▶ [TASK TO CARRY OUT]:
From the line containing "left knee: (264, 360)" onward to the last line of the data below, copy each line exactly and add nothing.
—————
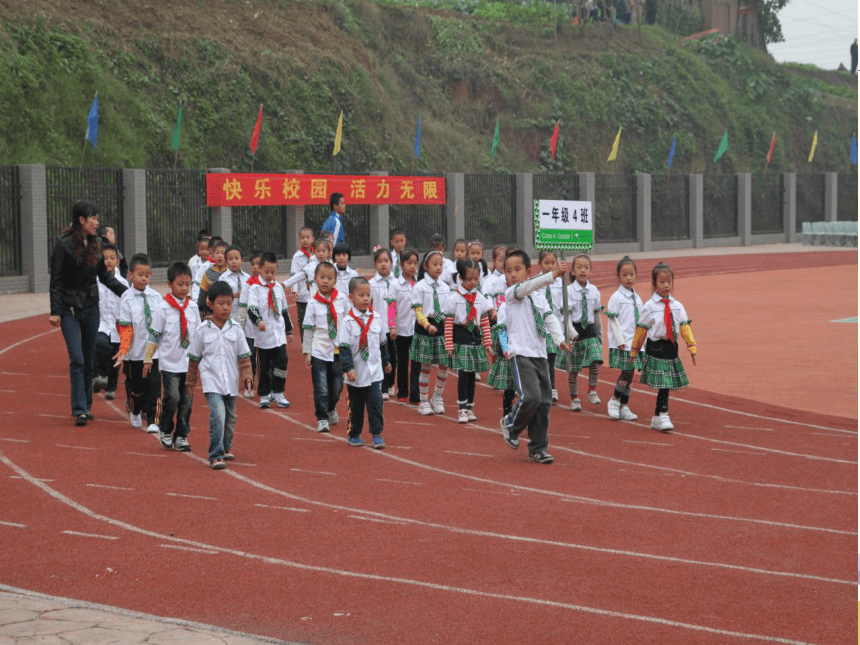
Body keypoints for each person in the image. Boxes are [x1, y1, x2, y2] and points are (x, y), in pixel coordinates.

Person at [49, 202, 128, 426]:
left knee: (89, 359)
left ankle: (86, 407)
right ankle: (79, 408)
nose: (97, 222)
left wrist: (130, 294)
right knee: (77, 359)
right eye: (93, 218)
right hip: (70, 309)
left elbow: (106, 277)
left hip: (92, 307)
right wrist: (55, 311)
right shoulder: (63, 245)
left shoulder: (98, 244)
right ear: (82, 220)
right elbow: (56, 280)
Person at [499, 250, 569, 464]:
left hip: (539, 353)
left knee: (544, 402)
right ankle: (510, 424)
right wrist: (553, 274)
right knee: (531, 396)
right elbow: (527, 286)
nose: (513, 274)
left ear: (528, 271)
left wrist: (560, 340)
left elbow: (549, 318)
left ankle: (538, 448)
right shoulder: (513, 293)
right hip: (520, 353)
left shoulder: (538, 296)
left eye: (517, 270)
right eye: (508, 271)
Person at [186, 281, 253, 469]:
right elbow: (193, 359)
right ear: (210, 303)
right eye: (221, 303)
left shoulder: (236, 329)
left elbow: (244, 357)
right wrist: (190, 384)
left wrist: (247, 377)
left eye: (229, 303)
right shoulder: (202, 330)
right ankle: (215, 455)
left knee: (230, 418)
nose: (225, 308)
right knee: (218, 414)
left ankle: (225, 446)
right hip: (211, 381)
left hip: (230, 381)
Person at [630, 262, 698, 432]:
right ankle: (663, 414)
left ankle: (656, 417)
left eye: (669, 281)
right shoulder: (649, 307)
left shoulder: (677, 306)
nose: (666, 285)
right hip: (656, 348)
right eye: (662, 282)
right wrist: (634, 350)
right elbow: (641, 330)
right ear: (654, 284)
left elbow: (684, 327)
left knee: (666, 383)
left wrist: (691, 346)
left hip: (671, 348)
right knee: (664, 383)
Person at [151, 262, 200, 451]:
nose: (184, 288)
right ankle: (165, 428)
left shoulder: (193, 307)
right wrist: (149, 358)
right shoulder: (162, 308)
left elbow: (198, 335)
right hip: (170, 363)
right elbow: (154, 335)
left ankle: (181, 435)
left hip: (189, 363)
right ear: (169, 284)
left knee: (187, 401)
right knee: (172, 397)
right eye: (180, 284)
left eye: (188, 284)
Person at [114, 254, 164, 433]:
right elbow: (126, 327)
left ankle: (153, 419)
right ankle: (135, 409)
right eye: (140, 274)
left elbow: (162, 323)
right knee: (136, 387)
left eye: (147, 275)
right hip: (134, 353)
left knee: (154, 387)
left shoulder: (157, 297)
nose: (144, 278)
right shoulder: (126, 299)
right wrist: (123, 350)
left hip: (154, 353)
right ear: (130, 275)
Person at [340, 276, 391, 449]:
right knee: (356, 408)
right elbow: (345, 348)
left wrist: (386, 362)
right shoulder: (347, 322)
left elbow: (382, 343)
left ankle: (377, 434)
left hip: (375, 372)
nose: (366, 298)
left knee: (376, 404)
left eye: (368, 295)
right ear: (351, 298)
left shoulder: (376, 318)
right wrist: (348, 369)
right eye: (361, 295)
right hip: (356, 374)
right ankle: (354, 433)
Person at [444, 259, 493, 423]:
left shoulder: (480, 298)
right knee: (463, 374)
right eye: (469, 279)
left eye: (475, 279)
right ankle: (462, 408)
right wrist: (449, 344)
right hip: (461, 337)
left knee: (472, 375)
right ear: (461, 278)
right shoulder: (453, 298)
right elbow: (449, 323)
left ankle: (470, 407)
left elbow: (485, 320)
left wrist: (487, 342)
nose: (472, 282)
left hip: (475, 338)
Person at [302, 261, 348, 433]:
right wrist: (307, 352)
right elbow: (308, 328)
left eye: (329, 278)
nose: (325, 281)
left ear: (335, 281)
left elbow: (349, 322)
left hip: (338, 351)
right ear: (315, 279)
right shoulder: (312, 304)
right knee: (321, 387)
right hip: (319, 350)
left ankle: (330, 408)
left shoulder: (342, 299)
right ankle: (322, 417)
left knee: (336, 388)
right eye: (322, 277)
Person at [247, 252, 293, 409]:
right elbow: (251, 308)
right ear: (260, 269)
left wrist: (289, 331)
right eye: (266, 271)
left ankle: (278, 391)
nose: (269, 275)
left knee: (281, 364)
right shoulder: (255, 289)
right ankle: (265, 394)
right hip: (263, 336)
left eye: (273, 272)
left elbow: (285, 311)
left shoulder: (278, 288)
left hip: (278, 335)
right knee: (264, 367)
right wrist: (258, 321)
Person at [409, 250, 451, 416]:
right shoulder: (419, 286)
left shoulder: (446, 287)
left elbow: (448, 311)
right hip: (425, 328)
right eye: (434, 264)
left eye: (440, 264)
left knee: (444, 366)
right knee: (425, 367)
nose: (438, 267)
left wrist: (447, 329)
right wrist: (427, 326)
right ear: (426, 266)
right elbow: (418, 311)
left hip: (440, 327)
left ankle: (437, 397)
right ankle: (424, 400)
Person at [604, 256, 644, 421]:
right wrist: (620, 340)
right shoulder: (616, 297)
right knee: (626, 373)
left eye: (631, 274)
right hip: (623, 342)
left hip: (635, 344)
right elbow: (613, 321)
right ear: (619, 276)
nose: (628, 278)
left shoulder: (637, 298)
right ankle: (614, 400)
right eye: (624, 274)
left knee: (630, 375)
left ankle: (624, 405)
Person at [565, 254, 604, 412]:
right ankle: (574, 398)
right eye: (579, 267)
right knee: (573, 369)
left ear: (591, 271)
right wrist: (571, 333)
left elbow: (596, 314)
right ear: (573, 271)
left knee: (596, 359)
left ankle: (592, 389)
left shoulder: (594, 290)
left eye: (586, 267)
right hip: (575, 332)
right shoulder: (568, 291)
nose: (583, 270)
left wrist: (599, 334)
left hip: (590, 331)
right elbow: (565, 316)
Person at [93, 244, 128, 401]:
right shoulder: (95, 280)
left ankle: (111, 388)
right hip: (101, 322)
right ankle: (102, 374)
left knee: (115, 354)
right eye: (105, 258)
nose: (108, 261)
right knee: (100, 344)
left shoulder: (123, 283)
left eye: (112, 258)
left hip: (117, 324)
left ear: (118, 262)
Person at [391, 248, 420, 404]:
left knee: (416, 363)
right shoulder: (395, 284)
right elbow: (391, 307)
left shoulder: (419, 284)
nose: (412, 266)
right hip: (401, 329)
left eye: (415, 263)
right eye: (409, 263)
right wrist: (392, 326)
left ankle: (415, 395)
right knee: (402, 362)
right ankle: (402, 391)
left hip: (417, 330)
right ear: (402, 264)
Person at [368, 247, 397, 399]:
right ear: (375, 264)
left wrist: (394, 325)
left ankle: (391, 384)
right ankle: (383, 387)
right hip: (378, 327)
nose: (383, 264)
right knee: (381, 356)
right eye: (380, 262)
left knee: (393, 357)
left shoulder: (396, 282)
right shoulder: (372, 284)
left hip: (392, 326)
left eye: (386, 261)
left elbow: (395, 304)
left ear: (391, 263)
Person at [236, 249, 262, 397]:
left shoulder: (270, 285)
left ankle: (265, 386)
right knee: (251, 357)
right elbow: (243, 308)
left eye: (258, 264)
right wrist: (240, 326)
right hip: (249, 330)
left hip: (264, 329)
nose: (255, 267)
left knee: (264, 360)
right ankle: (249, 383)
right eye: (253, 265)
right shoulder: (247, 285)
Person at [538, 251, 563, 403]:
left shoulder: (560, 283)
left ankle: (552, 388)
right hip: (541, 328)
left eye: (553, 263)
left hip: (554, 328)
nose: (550, 266)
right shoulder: (537, 282)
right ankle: (543, 387)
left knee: (551, 360)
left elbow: (562, 306)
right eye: (546, 263)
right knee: (542, 361)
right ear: (540, 264)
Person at [487, 300, 516, 419]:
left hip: (526, 347)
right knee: (510, 386)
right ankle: (507, 415)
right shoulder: (505, 306)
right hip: (511, 346)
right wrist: (505, 349)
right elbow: (502, 329)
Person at [289, 227, 315, 341]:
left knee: (315, 316)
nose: (305, 240)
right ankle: (305, 341)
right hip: (302, 294)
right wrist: (295, 290)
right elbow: (294, 274)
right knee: (302, 318)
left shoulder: (316, 255)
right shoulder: (297, 256)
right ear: (299, 240)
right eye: (303, 238)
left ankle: (315, 339)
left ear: (312, 239)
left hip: (315, 293)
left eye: (308, 237)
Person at [197, 239, 228, 315]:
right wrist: (202, 310)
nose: (220, 255)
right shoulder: (208, 273)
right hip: (211, 310)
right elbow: (203, 293)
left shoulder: (230, 273)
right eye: (217, 253)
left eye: (223, 253)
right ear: (212, 255)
—————
▶ [THE ANSWER]:
left knee: (264, 360)
right ankle: (249, 383)
right eye: (253, 265)
right shoulder: (247, 285)
Person at [538, 251, 563, 403]:
left shoulder: (560, 283)
left ankle: (552, 388)
right hip: (541, 328)
left eye: (553, 263)
left hip: (554, 328)
nose: (550, 266)
right shoulder: (537, 282)
right ankle: (543, 387)
left knee: (551, 360)
left elbow: (562, 306)
right eye: (546, 263)
right knee: (542, 361)
right ear: (540, 264)
Person at [487, 300, 516, 419]:
left hip: (526, 347)
right knee: (510, 386)
right ankle: (507, 415)
right shoulder: (505, 306)
right hip: (511, 346)
right wrist: (505, 349)
right elbow: (502, 329)
Person at [289, 227, 315, 341]:
left knee: (315, 316)
nose: (305, 240)
right ankle: (305, 341)
right hip: (302, 294)
right wrist: (295, 290)
right elbow: (294, 274)
right knee: (302, 318)
left shoulder: (316, 255)
right shoulder: (297, 256)
right ear: (299, 240)
right eye: (303, 238)
left ankle: (315, 339)
left ear: (312, 239)
left hip: (315, 293)
left eye: (308, 237)
Person at [197, 239, 228, 315]:
right wrist: (202, 310)
nose: (220, 255)
right shoulder: (208, 273)
right hip: (211, 310)
right elbow: (203, 293)
left shoulder: (230, 273)
right eye: (217, 253)
left eye: (223, 253)
right ear: (212, 255)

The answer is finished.